L'histoire :
Retour sur la Grande Guerre. La guerre, plus simplement. Celles des soldats de toutes nationalités, celles de ces soldats de toutes les professions, à l’exception apparemment des plus aisés, déserteurs légaux, eux. Un monde gris, flou, homogène dans son horreur et qui, pour la plupart d’entre nous restera, on l’espère, incompréhensible, car jamais réellement vécu. L’horreur permanente, bruyante, déchirante. Ce n’est pas l’histoire d’un soldat, encore moins d’une nation, c’est le récit de la guerre telle qu’elle est, a-personnelle et cruelle. « Nous ne sommes rien. Nous sommes treize millions deux cent vingt mille hommes mobilisés. Nous sommes un million cent cinquante deux mille huit cents prisonniers. On ne peut pas s’imaginer. » Deux choses parlent pourtant d’elles-mêmes, au-delà même des histoires le plus souvent gardées muettes.
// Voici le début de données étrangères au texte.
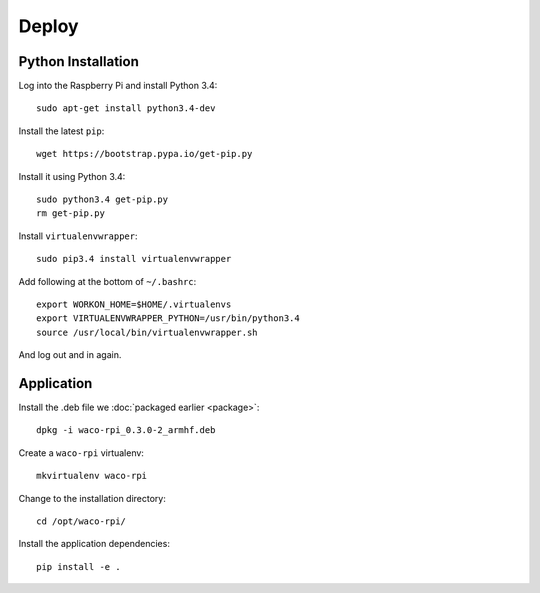 Deploy
======

Python Installation
-------------------

Log into the Raspberry Pi and install Python 3.4::

  sudo apt-get install python3.4-dev

Install the latest ``pip``::

  wget https://bootstrap.pypa.io/get-pip.py

Install it using Python 3.4::

  sudo python3.4 get-pip.py
  rm get-pip.py

Install ``virtualenvwrapper``::

  sudo pip3.4 install virtualenvwrapper

Add following at the bottom of ``~/.bashrc``::

  export WORKON_HOME=$HOME/.virtualenvs
  export VIRTUALENVWRAPPER_PYTHON=/usr/bin/python3.4
  source /usr/local/bin/virtualenvwrapper.sh

And log out and in again.

Application
-----------

Install the .deb file we :doc:`packaged earlier <package>`::

  dpkg -i waco-rpi_0.3.0-2_armhf.deb

Create a ``waco-rpi`` virtualenv::

  mkvirtualenv waco-rpi

Change to the installation directory::

  cd /opt/waco-rpi/

Install the application dependencies::

  pip install -e .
Deux choses : les visages et la terre. Défigurés tous deux. Les visages, eux, restent fermés dans la douleur et l’effort. Le sol, lui, est creusé par les hommes, pour leurs tranchées et par la pluie d’obus, intarissable. L’exubérance du feu dessine pourtant patiemment les contours d’un désir encore plus fort, le désir d’une paix plus silencieuse.
Ce qu'on en pense sur la planète BD :
Au centenaire de l’armistice de la Première Guerre Mondiale, Patrick Pécherot et Joe Pinelli nous proposent un roman graphique inspiré du récit-témoignage d’Henri Barbusse, Le Feu. Le livre s’articule autour de la réalité de la guerre, s’attardant sur toutes ces choses qui la constituent : les camarades, les fossés, les boyaux… Ils cherchent ainsi à nous faire ressentir l’inhumanité universelle de celle-ci. Le découpage du récit met particulièrement en valeur le texte et invite ainsi le lecteur à peser la dramaturgie et le sens de chacune des phrases. Un dessin sombre et haché s’inscrit en parfaite cohérence, même si l’on peut y trouver une redondance au fil de l’album. En effet, l’absence de protagonistes, le défilement de visages tirés et de fosses barbelées s’ajoutent, se confondent et perdent ainsi de leur puissance évocatrice, voire même l’attention du lecteur. Certains pourront y voir au contraire une monotonie intrinsèque à la guerre et à son horreur quotidienne. Plusieurs chapitres réussissent cependant à se démarquer, comme le début, qui laisse la place aux soldats ; ainsi que le chapitre sur l’eau qui saisit par sa cruauté. Si les auteurs ont su sans aucun doute porter à leur manière le pacifisme en passant par la mémoire, on peut néanmoins regretter un récit d’une densité inégale.